In una delle sue canzoni più simboliche/ Jalisco Park/, Carlos Varela traccia un parallelo tra il parco della sua infanzia ora demolito e la sua vita, vincolata in forma indissolubile alla storia di Cuba.
In una strofa dice: «La montagna russa la volevano far deragliare con tutte le calunnie della patria podestà. E poi il padre del mio amichetto lo portò a prendere una barchetta e non è mai tornato».
Erano i primi anni della Rivoluzione e la propaganda anticomunista era al suo massimo apogeo. Si diceva che i sovietici distruggevano le famiglie, separavano i figli dai genitori, che lo Stato poderoso si dedicava a strappare i bambini dalle loro case e istruirli come servi robot .
I più apocalittici rumori parlavano persino di cannibalismo: i comunisti si mangiavano i bambini o esportavano la loro carne in scatola.
Così la «montagna russa», l’Unione Sovietica, l’influenza del comunismo in Cuba, diventava nella mente di alcuni creduloni un’ombra che si estendeva sulle loro case, sulla loro intimità, sui loro figli.

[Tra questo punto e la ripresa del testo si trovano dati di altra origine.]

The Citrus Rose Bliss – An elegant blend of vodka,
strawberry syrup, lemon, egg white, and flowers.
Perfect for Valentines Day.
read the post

Si doveva fuggire da qual mostro con infiniti e incommensurabili tentacoli, come si poteva. Fu allora che cominciò l’Operazione Peter Pan.
Utilizzando la «calunnia della patria podestá», che non era altro che una volgare menzogna su una presunta normativa che il governo cubano avrebbe approvato in un futuro non lontano per «espropiare» i figli dai genitori, gli ufficiali dei servizi speciali statunitensi, marionette dalla reazione, alcune autorità ecclesiastiche, cospirarono per convincere varie famiglie ad inviare i loro bambini negli Stati Uniti. Molti «amichetti» salutarono Cuba e non tornarono per molti anni. Alcuni non lo fecero mai.

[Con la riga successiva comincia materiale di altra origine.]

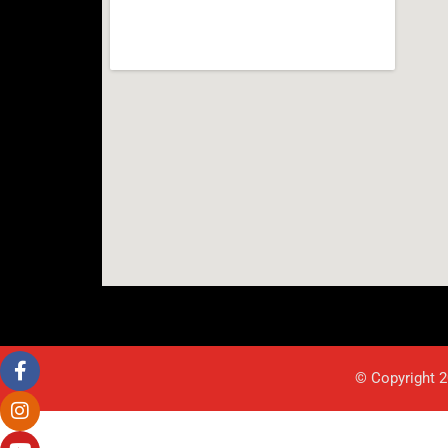
© Copyright 2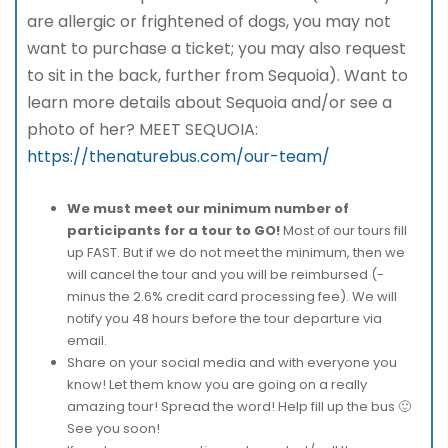
are allergic or frightened of dogs, you may not
want to purchase a ticket; you may also request
to sit in the back, further from Sequoia). Want to
learn more details about Sequoia and/or see a
photo of her? MEET SEQUOIA:
https://thenaturebus.com/our-team/
We must meet our minimum number of
participants for a tour to GO!
Most of our tours fill
up FAST. But if we do not meet the minimum, then we
will cancel the tour and you will be reimbursed (-
minus the 2.6% credit card processing fee). We will
notify you 48 hours before the tour departure via
email.
Share on your social media and with everyone you
know! Let them know you are going on a really
amazing tour! Spread the word! Help fill up the bus 🙂
See you soon!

I «bambini perduti» non andarono a Mai Più, l’isola fantastica piena d’indiani e pirati, ma in luoghi dove molte volte furono violentati, abusati in mille e una forma, luoghi dove soffersero traumi per tutta la vita.
I loro genitori, bersagli della propaganda anticubana e anticomunista, erano convinti d’aver fatto loro un grande favore.
L’ironia triste di questa storia, tanto reale come sconsolata, è che cercando di proteggere i loro «diritti paterni», queste persone rinunciarono a veder crescere i loro figli. I bambini divennero adolescenti, giovani e anche adulti, senza poter rivedere di nuovo la loro «famiglia originale».
E per tutto questo molte volte le cicatrici furono tanto profonde che già non sarebbe esistito più niente tra loro, nemmeno lo stesso affetto.
Quando si legge o si conosce su questa tappa della storia patria, molte volte lo stupore va al disopra di qualsiasi altra sensazione. Com’è possibile che qualcuno credesse a tutte quelle storie?
Con una certa condiscendenza, giungiamo a giustificare questo fatto con l’epoca, l’ingenuità di quei momenti, la disinformazione prodotta dalla mancanza di connessione.
La realtà e che oggi, a decenni dall’Operazione Peter Pan, si ascoltano di nuovo alcuni di quei ridicoli e falsi argomenti, stavolta sul futuro del Codice delle Famiglie.
Possiamo solo sperare che stavolta ci sia meno gente che si lasci manipolare e che le persone più coscienti e più vincolate si documentino meglio e cerchino sempre più informazioni prima di opinare e decidere.
Cuba non merita che ci siano «bambini perduti», né che la si confonda con Mai Più, né che si ascoltino con malinconia gli accordi di una canzone, gli accordi di un cantautore che ha perso un amico dell’infanzia per colpa di gente abietta che ha saputo manipola le persone credule. ( GM- Granma Int.)